A la différence des hématies normales, les hématies falciformes sont moins élastiques. Elles obstruent les petits vaisseaux sanguins et bloquent la circulation sanguine.
Les hématies falciformes vivent moins longtemps, ce qui entraîne une anémie dite anémie falciforme. La drépanocytose homozygote se présente comme une anémie hémolytique chronique entrecoupée de crises hématologiques et de crises vaso-occlusives, souvent compliquées par des infections bactériennes sévères. La maladie est majoritairement rencontrée en Afrique Noire mais aussi en Amérique du Nord et du Sud, aux Antilles, dans les pays du Maghreb, en Sicile, en Grèce, dans tout le Moyen Orient et aux Indes (Driss, 2008). Les plus hautes fréquences de l’HbS se trouvent dans une zone géographique comprise entre le 10ème parallèle Nord et le 15ème parallèle Sud, une zone baptisée « ceinture sicklémique » par Lehmann s’étendant du sud du Sahara à la rivière Zambèze (Allison, 1964). La prévalence de cette hémoglobinopathie est de 8.6% chez les enfants Malagasy (Razakandrainibe et al., 2009). Cette aire géographique à haute fréquence drépanocytaire correspond à la zone d’endémie palustre en Afrique. La superposition des cartes de distribution de l’HbS et du paludisme (Figure 3 et 4) est à l’origine de plusieurs théories sur les relations entre drépanocytose et paludisme.
La coïncidence géographique entre la prévalence élevée de certaines anomalies génétiques et l’endémie du paludisme a suggéré un rôle protecteur de ces traits contre le paludisme sévère. Cette hypothèse a été confirmée pour la drépanocytose (Hill et al., 1991). Les propriétés biochimiques et physiques des globules rouges hétérozygotes (HbAS) ne favorisent pas la croissance intraglobulaire des plasmodies, diminuent les invasions des autres hématies et augmentent la falciformation des érythrocytes infectées (Williams et al., 2005).
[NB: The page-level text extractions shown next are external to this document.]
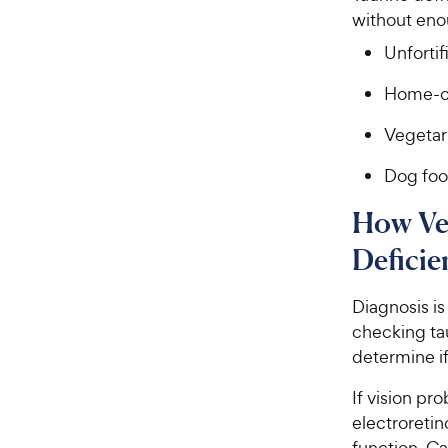
without eno
Unforti
Home-c
Vegetar
Dog foo
How Ve
Deficie
Diagnosis i
checking tau
determine if
If vision pr
electroreti
function. Ca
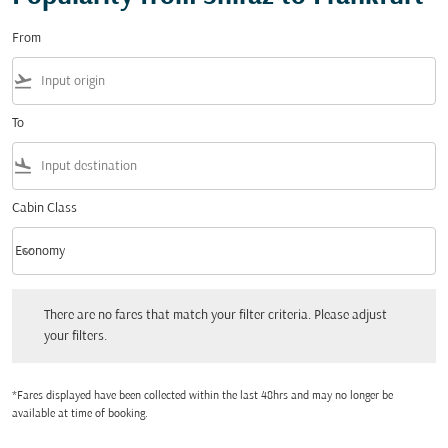
From
flight_takeoff
To
flight_land
Cabin Class
keyboard_arrow_down
Economy
Cabin Class option Economy Selected
There are no fares that match your filter criteria. Please adjust your filters.
There are no fares that match your filter criteria. Please adjust
your filters.
*Fares displayed have been collected within the last 48hrs and may no longer be
available at time of booking.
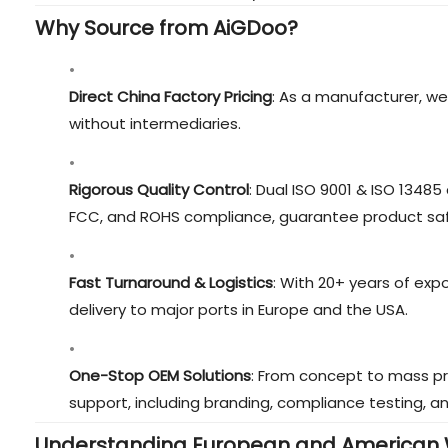
Why Source from AiGDoo?
Direct China Factory Pricing
: As a manufacturer, we
without intermediaries.
Rigorous Quality Control
: Dual ISO 9001 & ISO 13485 
FCC, and ROHS compliance, guarantee product sa
Fast Turnaround & Logistics
: With 20+ years of exp
delivery to major ports in Europe and the USA.
One-Stop OEM Solutions
: From concept to mass p
support, including branding, compliance testing, a
Understanding European and American 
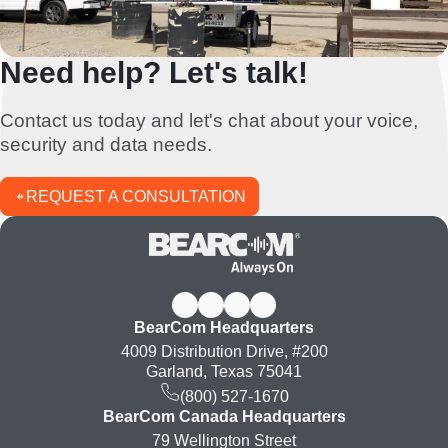
Need help? Let's talk!
Contact us today and let's chat about your voice,
security and data needs.
REQUEST A CONSULTATION
BearCom Headquarters
4009 Distribution Drive, #200
Garland, Texas 75041
(800) 527-1670
BearCom Canada Headquarters
79 Wellington Street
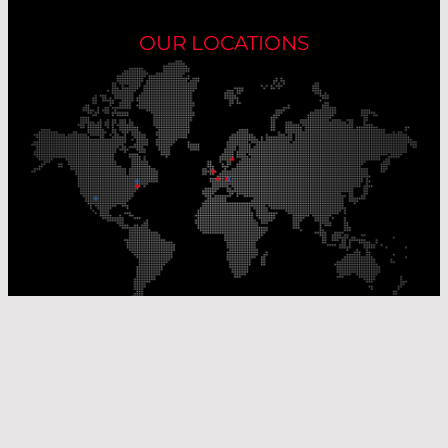
OUR LOCATIONS
Our Production Sites
Our Sales Offices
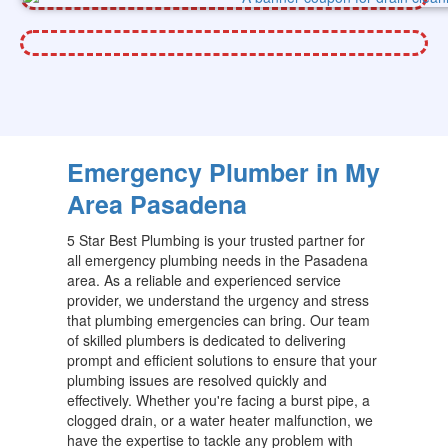
Emergency Plumber in My
Area Pasadena
5 Star Best Plumbing is your trusted partner for
all emergency plumbing needs in the Pasadena
area. As a reliable and experienced service
provider, we understand the urgency and stress
that plumbing emergencies can bring. Our team
of skilled plumbers is dedicated to delivering
prompt and efficient solutions to ensure that your
plumbing issues are resolved quickly and
effectively. Whether you're facing a burst pipe, a
clogged drain, or a water heater malfunction, we
have the expertise to tackle any problem with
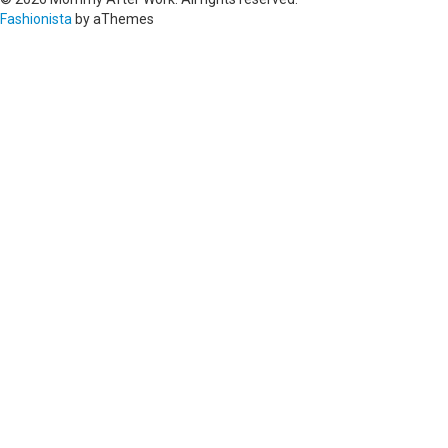
Fashionista
by aThemes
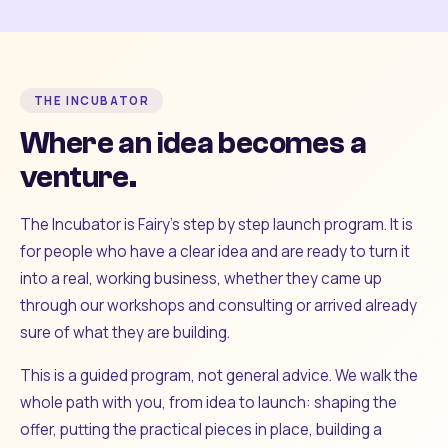
THE INCUBATOR
Where an idea becomes a
venture.
The Incubator is Fairy's step by step launch program. It is
for people who have a clear idea and are ready to turn it
into a real, working business, whether they came up
through our workshops and consulting or arrived already
sure of what they are building.
This is a guided program, not general advice. We walk the
whole path with you, from idea to launch: shaping the
offer, putting the practical pieces in place, building a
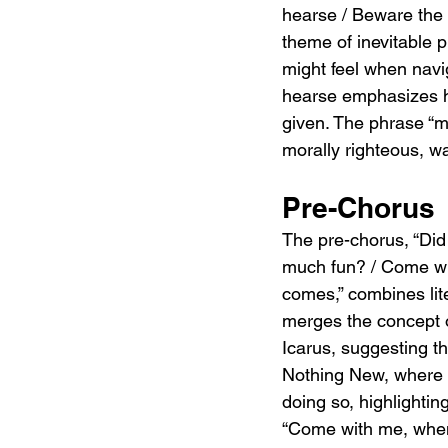
hearse / Beware the 
theme of inevitable p
might feel when navig
hearse emphasizes ho
given. The phrase “
morally righteous, w
Pre-Chorus
The pre-chorus, “Did 
much fun? / Come wit
comes,” combines lite
merges the concept o
Icarus, suggesting t
Nothing New, where 
doing so, highlightin
“Come with me, when t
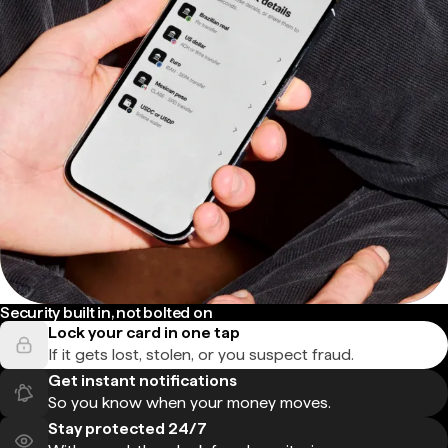
Security built in, not bolted on
Lock your card in one tap
If it gets lost, stolen, or you suspect fraud.
Get instant notifications
So you know when your money moves.
Stay protected 24/7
Néanmoins, le paludisme à Plasmodium falciparum est une des causes majeures de décès chez les enfants nés atteints de la drépanocytose en Afrique sub-saharienne (McAuley et al., 2010). Des études épidémiologiques démontrent que des mutations sur l’hémoglobine humaine, tel le cas de la drépanocytose (Jallow et al., 2009; Williams et al., 2005) lui confèrent un effet protecteur contre les infections dues à Plasmodium (Williams, 2006).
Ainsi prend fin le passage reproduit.